The plantain-tree is only about thirteen or fourteen feet high and four feet round, its leaves being eight or nine feet long and two broad, ending in a round point. The fruit grows at the bottom of the leaves, on a great stalk, in a pod about eight inches long and the size of a black pudding, being of a fine yellow colour, often speckled with red. The inside of this is white, but the plantain itself is yellow like butter, and as soft as a pear. There sometimes grow fifty or sixty of these pods on one stalk, and five or six stalks on one tree. They are an excellent fruit, and most parts of the East and West Indies abound with them. The banana tree is much the same with the plantain, but the fruit is only about six inches long, fifty or sixty of them growing on one stalk, and is extraordinarily mellow, sweet, and good.
We left the bay of Atacames on the 31st July, accompanied by our prize the Dragon, and passing the Bay of Panama, came to the Bay of Nicoya on the 16th August, in lat 9 deg. 30’N. in which we anchored near certain islands near the centre of the bay, called Middle Islands, where we careened.
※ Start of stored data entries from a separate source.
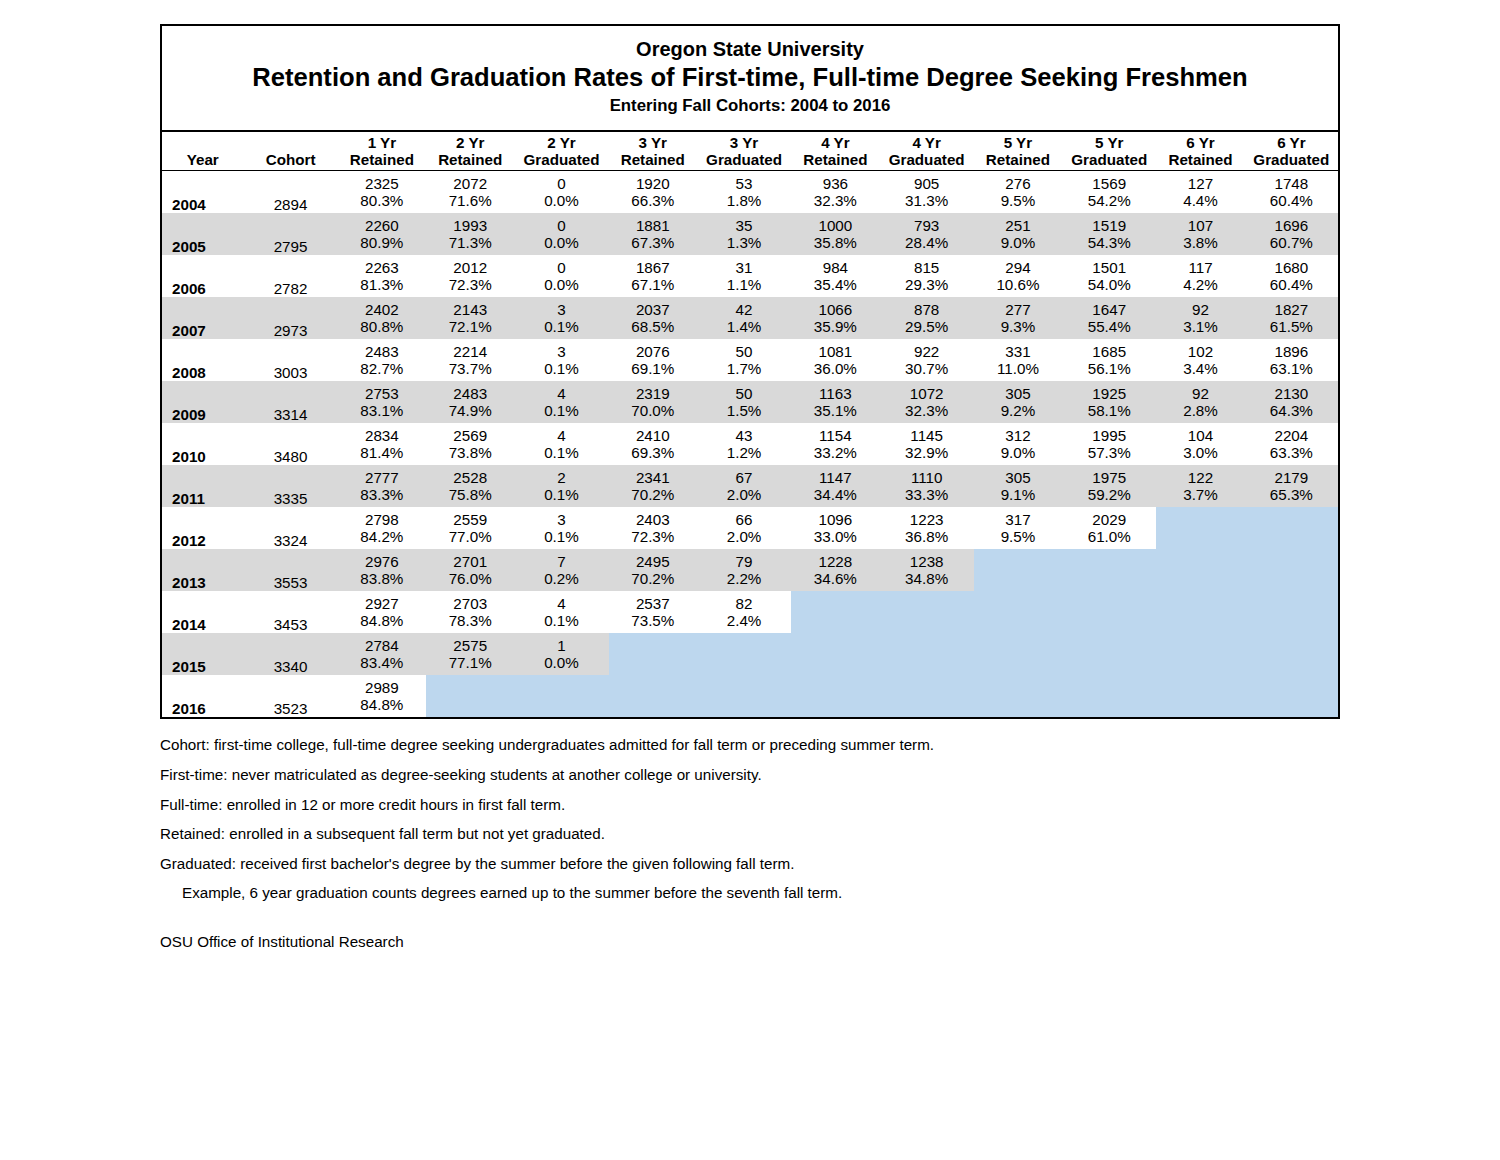Oregon State University Retention and Graduation Rates of First-time, Full-time Degree Seeking Freshmen Entering Fall Cohorts: 2004 to 2016
| Year | Cohort | 1 Yr Retained | 2 Yr Retained | 2 Yr Graduated | 3 Yr Retained | 3 Yr Graduated | 4 Yr Retained | 4 Yr Graduated | 5 Yr Retained | 5 Yr Graduated | 6 Yr Retained | 6 Yr Graduated |
| --- | --- | --- | --- | --- | --- | --- | --- | --- | --- | --- | --- | --- |
| 2004 | 2894 | 2325 | 2072 | 0 | 1920 | 53 | 936 | 905 | 276 | 1569 | 127 | 1748 |
| 80.3% | 71.6% | 0.0% | 66.3% | 1.8% | 32.3% | 31.3% | 9.5% | 54.2% | 4.4% | 60.4% |
| 2005 | 2795 | 2260 | 1993 | 0 | 1881 | 35 | 1000 | 793 | 251 | 1519 | 107 | 1696 |
| 80.9% | 71.3% | 0.0% | 67.3% | 1.3% | 35.8% | 28.4% | 9.0% | 54.3% | 3.8% | 60.7% |
| 2006 | 2782 | 2263 | 2012 | 0 | 1867 | 31 | 984 | 815 | 294 | 1501 | 117 | 1680 |
| 81.3% | 72.3% | 0.0% | 67.1% | 1.1% | 35.4% | 29.3% | 10.6% | 54.0% | 4.2% | 60.4% |
| 2007 | 2973 | 2402 | 2143 | 3 | 2037 | 42 | 1066 | 878 | 277 | 1647 | 92 | 1827 |
| 80.8% | 72.1% | 0.1% | 68.5% | 1.4% | 35.9% | 29.5% | 9.3% | 55.4% | 3.1% | 61.5% |
| 2008 | 3003 | 2483 | 2214 | 3 | 2076 | 50 | 1081 | 922 | 331 | 1685 | 102 | 1896 |
| 82.7% | 73.7% | 0.1% | 69.1% | 1.7% | 36.0% | 30.7% | 11.0% | 56.1% | 3.4% | 63.1% |
| 2009 | 3314 | 2753 | 2483 | 4 | 2319 | 50 | 1163 | 1072 | 305 | 1925 | 92 | 2130 |
| 83.1% | 74.9% | 0.1% | 70.0% | 1.5% | 35.1% | 32.3% | 9.2% | 58.1% | 2.8% | 64.3% |
| 2010 | 3480 | 2834 | 2569 | 4 | 2410 | 43 | 1154 | 1145 | 312 | 1995 | 104 | 2204 |
| 81.4% | 73.8% | 0.1% | 69.3% | 1.2% | 33.2% | 32.9% | 9.0% | 57.3% | 3.0% | 63.3% |
| 2011 | 3335 | 2777 | 2528 | 2 | 2341 | 67 | 1147 | 1110 | 305 | 1975 | 122 | 2179 |
| 83.3% | 75.8% | 0.1% | 70.2% | 2.0% | 34.4% | 33.3% | 9.1% | 59.2% | 3.7% | 65.3% |
| 2012 | 3324 | 2798 | 2559 | 3 | 2403 | 66 | 1096 | 1223 | 317 | 2029 | | |
| 84.2% | 77.0% | 0.1% | 72.3% | 2.0% | 33.0% | 36.8% | 9.5% | 61.0% |
| 2013 | 3553 | 2976 | 2701 | 7 | 2495 | 79 | 1228 | 1238 | | | | |
| 83.8% | 76.0% | 0.2% | 70.2% | 2.2% | 34.6% | 34.8% |
| 2014 | 3453 | 2927 | 2703 | 4 | 2537 | 82 | | | | | | |
| 84.8% | 78.3% | 0.1% | 73.5% | 2.4% |
| 2015 | 3340 | 2784 | 2575 | 1 | | | | | | | | |
| 83.4% | 77.1% | 0.0% |
| 2016 | 3523 | 2989 | | | | | | | | | | |
| 84.8% |
Cohort: first-time college, full-time degree seeking undergraduates admitted for fall term or preceding summer term.
First-time: never matriculated as degree-seeking students at another college or university.
Full-time: enrolled in 12 or more credit hours in first fall term.
Retained: enrolled in a subsequent fall term but not yet graduated.
Graduated: received first bachelor's degree by the summer before the given following fall term.
Example, 6 year graduation counts degrees earned up to the summer before the seventh fall term.
OSU Office of Institutional Research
While here, Mr Clippington, the chief mate, having quarrelled with Captain Dampier, drew over twenty-one men to his party, and making himself master of the bark, in which was all our ammunition and the best part of our provisions, hoisted anchor, and went without the islands, whence he sent us word that he would put ashore at an Indian house all our powder, shot, and other ammunition, reserving only what was necessary for his own use, which he did accordingly, and we sent our canoes to fetch it on board.